От раскатов грома, напоминавших грохот телег по мостовой, в доме дрожали стекла, когда он поднимался по лестнице. В комнате теперь гулял ветерок, однако стены и потолок по-прежнему источали жар. Он зажег лампу, пододвинул стол к окну и разложил на нем листки рукописи. Огляделся вокруг, прежде чем сесть за стол. На кровати валялся песенник, который они купили днем, и купленная тогда же трубка, точь-в-точь такая же, какие курили тюремные привратники.

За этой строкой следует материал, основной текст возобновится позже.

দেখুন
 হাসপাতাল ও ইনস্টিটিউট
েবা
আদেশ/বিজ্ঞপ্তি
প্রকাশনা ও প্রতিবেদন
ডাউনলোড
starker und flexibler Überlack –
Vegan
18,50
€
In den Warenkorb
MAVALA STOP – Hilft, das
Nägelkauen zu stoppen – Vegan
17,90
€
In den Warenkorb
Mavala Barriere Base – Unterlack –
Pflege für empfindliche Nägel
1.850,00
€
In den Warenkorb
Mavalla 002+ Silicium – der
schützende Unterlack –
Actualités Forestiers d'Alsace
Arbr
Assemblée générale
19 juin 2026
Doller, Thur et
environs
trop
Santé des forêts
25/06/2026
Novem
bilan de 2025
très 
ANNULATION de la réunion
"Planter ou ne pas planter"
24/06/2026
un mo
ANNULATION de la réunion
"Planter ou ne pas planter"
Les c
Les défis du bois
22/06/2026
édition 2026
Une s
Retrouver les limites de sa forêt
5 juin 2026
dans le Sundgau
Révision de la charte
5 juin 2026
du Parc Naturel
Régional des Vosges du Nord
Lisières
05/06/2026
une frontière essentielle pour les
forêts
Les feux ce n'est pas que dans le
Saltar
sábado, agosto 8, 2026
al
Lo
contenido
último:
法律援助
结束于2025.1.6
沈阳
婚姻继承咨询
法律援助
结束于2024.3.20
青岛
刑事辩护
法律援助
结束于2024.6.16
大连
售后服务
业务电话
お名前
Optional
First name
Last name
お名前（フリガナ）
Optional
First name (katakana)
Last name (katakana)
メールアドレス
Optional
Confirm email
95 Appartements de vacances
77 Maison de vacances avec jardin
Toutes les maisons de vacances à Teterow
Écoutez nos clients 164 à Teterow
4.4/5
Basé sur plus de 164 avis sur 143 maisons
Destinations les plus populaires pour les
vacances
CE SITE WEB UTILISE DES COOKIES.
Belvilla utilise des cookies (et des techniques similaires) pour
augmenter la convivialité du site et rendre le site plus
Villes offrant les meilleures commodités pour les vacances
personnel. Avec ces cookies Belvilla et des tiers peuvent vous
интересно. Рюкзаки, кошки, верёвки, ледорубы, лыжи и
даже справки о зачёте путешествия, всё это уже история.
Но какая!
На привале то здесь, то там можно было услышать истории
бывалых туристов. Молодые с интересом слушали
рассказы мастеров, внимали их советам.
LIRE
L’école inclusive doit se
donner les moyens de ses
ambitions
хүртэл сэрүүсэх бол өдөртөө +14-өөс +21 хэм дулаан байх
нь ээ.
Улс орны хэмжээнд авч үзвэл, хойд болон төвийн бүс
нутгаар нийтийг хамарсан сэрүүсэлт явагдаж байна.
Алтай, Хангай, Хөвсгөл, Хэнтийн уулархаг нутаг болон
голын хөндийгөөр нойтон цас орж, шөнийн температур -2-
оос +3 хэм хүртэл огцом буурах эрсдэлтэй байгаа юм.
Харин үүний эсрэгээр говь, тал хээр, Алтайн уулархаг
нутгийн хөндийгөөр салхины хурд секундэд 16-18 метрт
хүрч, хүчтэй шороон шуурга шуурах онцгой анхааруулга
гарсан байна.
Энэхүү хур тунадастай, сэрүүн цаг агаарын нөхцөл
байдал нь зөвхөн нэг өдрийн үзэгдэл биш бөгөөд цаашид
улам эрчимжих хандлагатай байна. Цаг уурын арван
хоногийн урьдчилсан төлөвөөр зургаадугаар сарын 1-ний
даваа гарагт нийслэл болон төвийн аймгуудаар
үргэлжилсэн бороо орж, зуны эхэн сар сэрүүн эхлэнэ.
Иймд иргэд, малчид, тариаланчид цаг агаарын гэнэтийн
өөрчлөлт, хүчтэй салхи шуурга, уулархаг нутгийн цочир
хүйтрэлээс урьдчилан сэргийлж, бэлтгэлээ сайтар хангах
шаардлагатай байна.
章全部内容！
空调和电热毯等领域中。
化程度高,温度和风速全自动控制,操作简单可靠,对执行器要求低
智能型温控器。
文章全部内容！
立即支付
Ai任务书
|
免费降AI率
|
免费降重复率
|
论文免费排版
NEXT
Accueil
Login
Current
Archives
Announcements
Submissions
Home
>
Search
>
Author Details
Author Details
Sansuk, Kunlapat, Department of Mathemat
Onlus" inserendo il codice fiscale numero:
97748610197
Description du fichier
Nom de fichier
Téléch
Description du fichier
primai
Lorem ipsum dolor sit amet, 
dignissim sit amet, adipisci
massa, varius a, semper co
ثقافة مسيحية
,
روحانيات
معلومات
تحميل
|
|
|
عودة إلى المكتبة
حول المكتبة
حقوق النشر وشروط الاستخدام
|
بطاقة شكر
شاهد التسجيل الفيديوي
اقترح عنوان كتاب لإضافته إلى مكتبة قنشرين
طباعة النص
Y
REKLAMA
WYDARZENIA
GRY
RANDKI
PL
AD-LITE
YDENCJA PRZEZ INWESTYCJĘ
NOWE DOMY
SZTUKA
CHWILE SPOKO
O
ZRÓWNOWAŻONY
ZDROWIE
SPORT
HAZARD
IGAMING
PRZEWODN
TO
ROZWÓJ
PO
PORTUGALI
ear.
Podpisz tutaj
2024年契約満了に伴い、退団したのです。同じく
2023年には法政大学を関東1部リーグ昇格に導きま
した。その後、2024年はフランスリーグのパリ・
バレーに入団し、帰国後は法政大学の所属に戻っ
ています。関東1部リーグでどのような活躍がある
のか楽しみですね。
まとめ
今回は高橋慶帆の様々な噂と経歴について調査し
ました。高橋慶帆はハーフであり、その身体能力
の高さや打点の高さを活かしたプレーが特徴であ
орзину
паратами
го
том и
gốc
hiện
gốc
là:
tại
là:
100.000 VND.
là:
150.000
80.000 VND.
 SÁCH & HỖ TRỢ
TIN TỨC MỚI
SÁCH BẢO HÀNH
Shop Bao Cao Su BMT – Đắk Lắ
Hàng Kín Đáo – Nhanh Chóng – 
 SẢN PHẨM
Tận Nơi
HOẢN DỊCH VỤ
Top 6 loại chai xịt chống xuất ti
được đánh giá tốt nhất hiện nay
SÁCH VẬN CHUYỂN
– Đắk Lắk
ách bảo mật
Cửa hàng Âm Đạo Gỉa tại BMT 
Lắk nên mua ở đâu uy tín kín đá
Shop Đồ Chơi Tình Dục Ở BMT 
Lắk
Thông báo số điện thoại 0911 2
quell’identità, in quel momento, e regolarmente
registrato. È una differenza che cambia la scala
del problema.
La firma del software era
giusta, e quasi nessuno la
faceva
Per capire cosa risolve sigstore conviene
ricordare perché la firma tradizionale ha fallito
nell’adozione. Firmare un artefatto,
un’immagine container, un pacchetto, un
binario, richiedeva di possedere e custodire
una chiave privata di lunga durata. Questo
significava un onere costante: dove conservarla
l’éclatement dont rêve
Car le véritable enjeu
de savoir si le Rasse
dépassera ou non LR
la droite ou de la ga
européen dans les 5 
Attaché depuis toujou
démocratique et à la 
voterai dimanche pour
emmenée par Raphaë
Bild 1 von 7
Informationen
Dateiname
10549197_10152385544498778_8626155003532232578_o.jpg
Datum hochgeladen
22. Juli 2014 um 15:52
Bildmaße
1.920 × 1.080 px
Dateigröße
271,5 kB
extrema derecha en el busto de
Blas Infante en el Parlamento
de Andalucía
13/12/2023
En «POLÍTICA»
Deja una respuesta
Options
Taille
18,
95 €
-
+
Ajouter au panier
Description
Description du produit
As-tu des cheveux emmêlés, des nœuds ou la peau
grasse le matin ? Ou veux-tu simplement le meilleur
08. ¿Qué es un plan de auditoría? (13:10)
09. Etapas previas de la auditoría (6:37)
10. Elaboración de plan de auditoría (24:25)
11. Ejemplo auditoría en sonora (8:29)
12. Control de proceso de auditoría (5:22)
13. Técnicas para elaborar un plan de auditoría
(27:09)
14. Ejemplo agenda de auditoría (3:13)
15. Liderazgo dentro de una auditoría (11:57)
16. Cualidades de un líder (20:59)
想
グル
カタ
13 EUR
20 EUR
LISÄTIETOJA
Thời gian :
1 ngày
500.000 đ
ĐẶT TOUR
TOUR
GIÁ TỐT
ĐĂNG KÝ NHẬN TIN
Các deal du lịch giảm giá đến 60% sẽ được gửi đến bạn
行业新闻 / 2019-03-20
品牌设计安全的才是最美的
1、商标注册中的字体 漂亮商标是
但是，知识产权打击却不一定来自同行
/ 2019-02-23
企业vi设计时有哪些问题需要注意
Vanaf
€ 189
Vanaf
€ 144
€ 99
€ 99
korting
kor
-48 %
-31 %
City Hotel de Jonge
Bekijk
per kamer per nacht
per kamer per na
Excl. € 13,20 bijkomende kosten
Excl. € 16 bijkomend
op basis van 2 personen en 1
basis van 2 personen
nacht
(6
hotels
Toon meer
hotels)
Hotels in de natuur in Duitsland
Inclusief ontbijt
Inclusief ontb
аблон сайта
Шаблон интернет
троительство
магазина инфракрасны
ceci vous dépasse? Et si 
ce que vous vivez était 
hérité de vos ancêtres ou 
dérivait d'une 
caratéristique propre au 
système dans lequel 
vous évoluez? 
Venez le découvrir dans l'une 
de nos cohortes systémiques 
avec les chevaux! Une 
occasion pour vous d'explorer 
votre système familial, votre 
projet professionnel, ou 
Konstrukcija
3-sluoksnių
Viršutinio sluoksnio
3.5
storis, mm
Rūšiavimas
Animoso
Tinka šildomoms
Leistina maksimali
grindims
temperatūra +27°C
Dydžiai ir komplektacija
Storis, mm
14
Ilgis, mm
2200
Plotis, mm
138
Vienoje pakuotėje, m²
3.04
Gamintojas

В эту минуту у него возникло странное, необъяснимое ощущение, что, если он закурит эту трубку, напомнившую ему о веселых, беззаботных мгновениях, он почувствует себя ближе к Дороти. Но стоило ему взять трубку в руки, как он понял, как это глупо, и выругал себя. Он уже собирался положить ее на прежнее место, как вдруг послышался какой-то шум, и хрупкая глиняная вещица выскользнула у него из пальцев и разбилась, упав на пол.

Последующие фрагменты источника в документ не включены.